Records contained in a dataset:
· · ·

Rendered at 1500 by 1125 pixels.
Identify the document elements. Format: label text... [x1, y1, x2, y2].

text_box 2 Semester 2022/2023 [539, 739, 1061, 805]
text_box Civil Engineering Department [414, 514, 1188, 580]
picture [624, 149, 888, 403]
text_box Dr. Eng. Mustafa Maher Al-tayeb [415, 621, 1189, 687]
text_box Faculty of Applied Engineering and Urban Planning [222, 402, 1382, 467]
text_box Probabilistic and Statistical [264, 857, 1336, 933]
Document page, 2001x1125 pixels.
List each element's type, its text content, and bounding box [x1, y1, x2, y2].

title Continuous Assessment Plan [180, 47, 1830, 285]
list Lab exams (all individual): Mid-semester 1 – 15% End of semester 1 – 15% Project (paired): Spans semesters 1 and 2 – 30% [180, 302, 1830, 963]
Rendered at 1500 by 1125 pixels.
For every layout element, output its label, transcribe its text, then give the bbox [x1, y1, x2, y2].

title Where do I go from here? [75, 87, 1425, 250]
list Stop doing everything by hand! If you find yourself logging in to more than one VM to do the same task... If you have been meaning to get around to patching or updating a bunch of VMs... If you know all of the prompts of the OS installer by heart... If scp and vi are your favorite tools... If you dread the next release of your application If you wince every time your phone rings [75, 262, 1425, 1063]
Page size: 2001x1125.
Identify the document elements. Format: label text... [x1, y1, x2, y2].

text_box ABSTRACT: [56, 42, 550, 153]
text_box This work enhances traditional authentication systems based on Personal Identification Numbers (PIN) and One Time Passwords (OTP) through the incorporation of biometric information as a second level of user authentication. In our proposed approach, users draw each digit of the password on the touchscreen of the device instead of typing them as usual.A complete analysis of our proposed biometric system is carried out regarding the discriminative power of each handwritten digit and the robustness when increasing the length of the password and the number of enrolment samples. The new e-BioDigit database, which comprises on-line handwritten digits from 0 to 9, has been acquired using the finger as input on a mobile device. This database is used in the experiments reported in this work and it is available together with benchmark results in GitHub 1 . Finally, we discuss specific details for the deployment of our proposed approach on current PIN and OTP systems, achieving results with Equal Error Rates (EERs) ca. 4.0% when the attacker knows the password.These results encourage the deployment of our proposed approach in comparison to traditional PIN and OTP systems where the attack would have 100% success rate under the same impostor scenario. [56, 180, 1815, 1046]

· · ·

■ **Exercise prompt**: Every entry must come back exactly as written above.

■ **Exercise output**:
Rendered at 1500 by 1125 pixels.
Identify the document elements. Format: label text... [x1, y1, x2, y2].

text_box 2 Semester 2022/2023 [539, 739, 1061, 805]
text_box Civil Engineering Department [414, 514, 1188, 580]
picture [624, 149, 888, 403]
text_box Dr. Eng. Mustafa Maher Al-tayeb [415, 621, 1189, 687]
text_box Faculty of Applied Engineering and Urban Planning [222, 402, 1382, 467]
text_box Probabilistic and Statistical [264, 857, 1336, 933]
Document page, 2001x1125 pixels.
List each element's type, its text content, and bounding box [x1, y1, x2, y2].

title Continuous Assessment Plan [180, 47, 1830, 285]
list Lab exams (all individual): Mid-semester 1 – 15% End of semester 1 – 15% Project (paired): Spans semesters 1 and 2 – 30% [180, 302, 1830, 963]
Rendered at 1500 by 1125 pixels.
For every layout element, output its label, transcribe its text, then give the bbox [x1, y1, x2, y2].

title Where do I go from here? [75, 87, 1425, 250]
list Stop doing everything by hand! If you find yourself logging in to more than one VM to do the same task... If you have been meaning to get around to patching or updating a bunch of VMs... If you know all of the prompts of the OS installer by heart... If scp and vi are your favorite tools... If you dread the next release of your application If you wince every time your phone rings [75, 262, 1425, 1063]
Page size: 2001x1125.
Identify the document elements. Format: label text... [x1, y1, x2, y2].

text_box ABSTRACT: [56, 42, 550, 153]
text_box This work enhances traditional authentication systems based on Personal Identification Numbers (PIN) and One Time Passwords (OTP) through the incorporation of biometric information as a second level of user authentication. In our proposed approach, users draw each digit of the password on the touchscreen of the device instead of typing them as usual.A complete analysis of our proposed biometric system is carried out regarding the discriminative power of each handwritten digit and the robustness when increasing the length of the password and the number of enrolment samples. The new e-BioDigit database, which comprises on-line handwritten digits from 0 to 9, has been acquired using the finger as input on a mobile device. This database is used in the experiments reported in this work and it is available together with benchmark results in GitHub 1 . Finally, we discuss specific details for the deployment of our proposed approach on current PIN and OTP systems, achieving results with Equal Error Rates (EERs) ca. 4.0% when the attacker knows the password.These results encourage the deployment of our proposed approach in comparison to traditional PIN and OTP systems where the attack would have 100% success rate under the same impostor scenario. [56, 180, 1815, 1046]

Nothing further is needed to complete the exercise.